Image recognition is at the heart of facial recognition systems. There are worries about facial recognition, but image recognition and meaningful mapping to terms remains a very difficult task. Many problems must be solved before image recognition’s accuracy eliminates most of the manual work still required even with today’s most sophisticated systems.
Kudos for those who try. However, the journey is a long one. Travelers will have manual scanning of images in a database to occupy their idle hours.
Stephen E Arnold, February 13, 2020
Google Android: Simple Explanations Ring True
February 14, 2020
I read “Why Google Did Android.” The author of the article is Tim Bray (OpenText, Sun Micro, Google, etc.) The answer in the write up is:
“The iPhone is really good. The way things are going, Apple’s going to have a monopoly on Internet-capable mobile devices. That means they’ll be the gatekeepers for everything, including advertising, saying who can and can’t, setting prices, taking a cut.

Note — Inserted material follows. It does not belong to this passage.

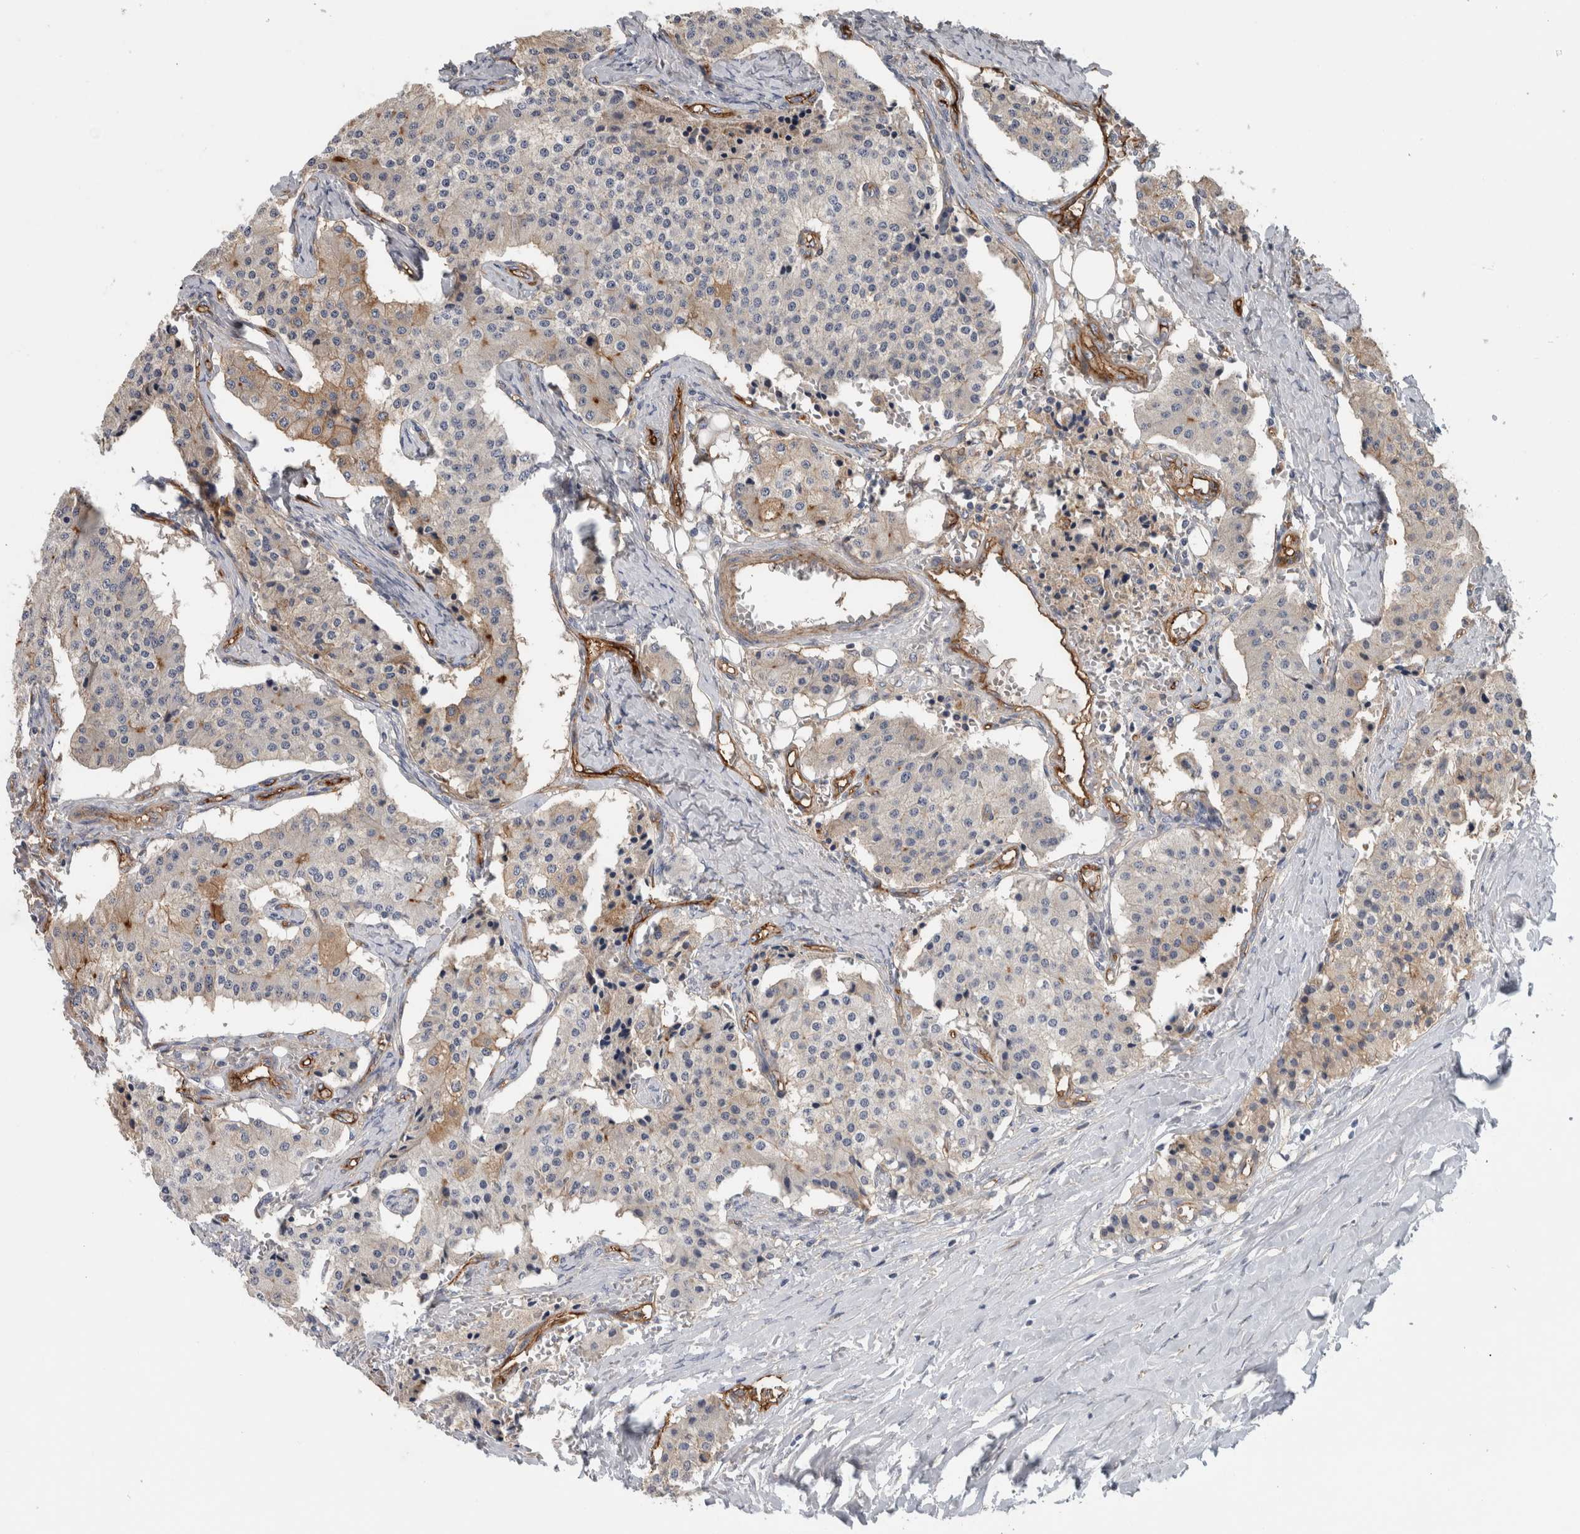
{"staining": {"intensity": "weak", "quantity": "<25%", "location": "cytoplasmic/membranous"}, "tissue": "carcinoid", "cell_type": "Tumor cells", "image_type": "cancer", "snomed": [{"axis": "morphology", "description": "Carcinoid, malignant, NOS"}, {"axis": "topography", "description": "Colon"}], "caption": "High magnification brightfield microscopy of carcinoid (malignant) stained with DAB (brown) and counterstained with hematoxylin (blue): tumor cells show no significant positivity.", "gene": "CD59", "patient": {"sex": "female", "age": 52}}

That’s an existential threat to Google. Android doesn’t have to win, to win. It just has to get enough market so there’s a diverse and competitive mobile-advertising market.”
The person providing the answer is from Vic Gundotra, former Googler and now ex CEO of AliveCor.
The answer suggests to me that Google wanted to go from A to B in a pragmatic way. That’s what Google engineers try to do: Be pragmatic, logical.
Does this suggest that using Java was the logical way to make the journey from fear of the iPhone to Android? Maybe Oracle’s dogged pursuit of a legal resolution is more than a matter of principle? What’s the catchphrase about asking for forgiveness?